TASK GOAL - Every line of the data below should be retyped exactly.

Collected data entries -

- Opening Delimiter -

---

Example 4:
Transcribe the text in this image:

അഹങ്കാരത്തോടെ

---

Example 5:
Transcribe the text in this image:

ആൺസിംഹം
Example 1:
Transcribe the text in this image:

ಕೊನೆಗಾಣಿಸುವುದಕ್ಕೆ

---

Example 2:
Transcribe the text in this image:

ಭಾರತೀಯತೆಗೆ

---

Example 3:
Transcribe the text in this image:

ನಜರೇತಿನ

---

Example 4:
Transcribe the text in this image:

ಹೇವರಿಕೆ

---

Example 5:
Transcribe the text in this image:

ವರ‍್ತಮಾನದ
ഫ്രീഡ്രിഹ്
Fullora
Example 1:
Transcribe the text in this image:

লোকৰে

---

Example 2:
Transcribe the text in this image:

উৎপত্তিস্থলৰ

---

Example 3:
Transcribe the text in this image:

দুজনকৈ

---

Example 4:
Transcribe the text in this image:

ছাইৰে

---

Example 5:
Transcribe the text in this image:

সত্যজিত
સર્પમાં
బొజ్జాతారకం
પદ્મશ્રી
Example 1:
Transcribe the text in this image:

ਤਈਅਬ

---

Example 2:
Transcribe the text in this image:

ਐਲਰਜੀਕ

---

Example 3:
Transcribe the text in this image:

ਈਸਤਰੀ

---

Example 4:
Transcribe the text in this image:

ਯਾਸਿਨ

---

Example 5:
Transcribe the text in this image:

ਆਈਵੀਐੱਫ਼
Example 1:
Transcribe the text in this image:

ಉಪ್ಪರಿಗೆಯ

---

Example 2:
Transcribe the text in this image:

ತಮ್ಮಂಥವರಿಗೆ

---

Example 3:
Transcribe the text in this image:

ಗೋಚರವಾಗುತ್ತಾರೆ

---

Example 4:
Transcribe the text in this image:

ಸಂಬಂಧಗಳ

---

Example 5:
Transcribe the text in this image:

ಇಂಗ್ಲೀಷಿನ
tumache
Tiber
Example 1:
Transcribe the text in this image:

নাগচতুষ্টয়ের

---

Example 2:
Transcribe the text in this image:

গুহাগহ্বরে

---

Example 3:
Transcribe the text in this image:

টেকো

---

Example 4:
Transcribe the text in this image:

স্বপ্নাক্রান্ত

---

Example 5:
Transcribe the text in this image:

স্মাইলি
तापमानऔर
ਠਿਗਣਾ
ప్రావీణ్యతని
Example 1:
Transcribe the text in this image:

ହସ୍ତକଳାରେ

- Closing Delimiter -

EXERCISE OUTPUT -
---

Example 4:
Transcribe the text in this image:

അഹങ്കാരത്തോടെ

---

Example 5:
Transcribe the text in this image:

ആൺസിംഹം
Example 1:
Transcribe the text in this image:

ಕೊನೆಗಾಣಿಸುವುದಕ್ಕೆ

---

Example 2:
Transcribe the text in this image:

ಭಾರತೀಯತೆಗೆ

---

Example 3:
Transcribe the text in this image:

ನಜರೇತಿನ

---

Example 4:
Transcribe the text in this image:

ಹೇವರಿಕೆ

---

Example 5:
Transcribe the text in this image:

ವರ‍್ತಮಾನದ
ഫ്രീഡ്രിഹ്
Fullora
Example 1:
Transcribe the text in this image:

লোকৰে

---

Example 2:
Transcribe the text in this image:

উৎপত্তিস্থলৰ

---

Example 3:
Transcribe the text in this image:

দুজনকৈ

---

Example 4:
Transcribe the text in this image:

ছাইৰে

---

Example 5:
Transcribe the text in this image:

সত্যজিত
સર્પમાં
బొజ్జాతారకం
પદ્મશ્રી
Example 1:
Transcribe the text in this image:

ਤਈਅਬ

---

Example 2:
Transcribe the text in this image:

ਐਲਰਜੀਕ

---

Example 3:
Transcribe the text in this image:

ਈਸਤਰੀ

---

Example 4:
Transcribe the text in this image:

ਯਾਸਿਨ

---

Example 5:
Transcribe the text in this image:

ਆਈਵੀਐੱਫ਼
Example 1:
Transcribe the text in this image:

ಉಪ್ಪರಿಗೆಯ

---

Example 2:
Transcribe the text in this image:

ತಮ್ಮಂಥವರಿಗೆ

---

Example 3:
Transcribe the text in this image:

ಗೋಚರವಾಗುತ್ತಾರೆ

---

Example 4:
Transcribe the text in this image:

ಸಂಬಂಧಗಳ

---

Example 5:
Transcribe the text in this image:

ಇಂಗ್ಲೀಷಿನ
tumache
Tiber
Example 1:
Transcribe the text in this image:

নাগচতুষ্টয়ের

---

Example 2:
Transcribe the text in this image:

গুহাগহ্বরে

---

Example 3:
Transcribe the text in this image:

টেকো

---

Example 4:
Transcribe the text in this image:

স্বপ্নাক্রান্ত

---

Example 5:
Transcribe the text in this image:

স্মাইলি
तापमानऔर
ਠਿਗਣਾ
ప్రావీణ్యతని
Example 1:
Transcribe the text in this image:

ହସ୍ତକଳାରେ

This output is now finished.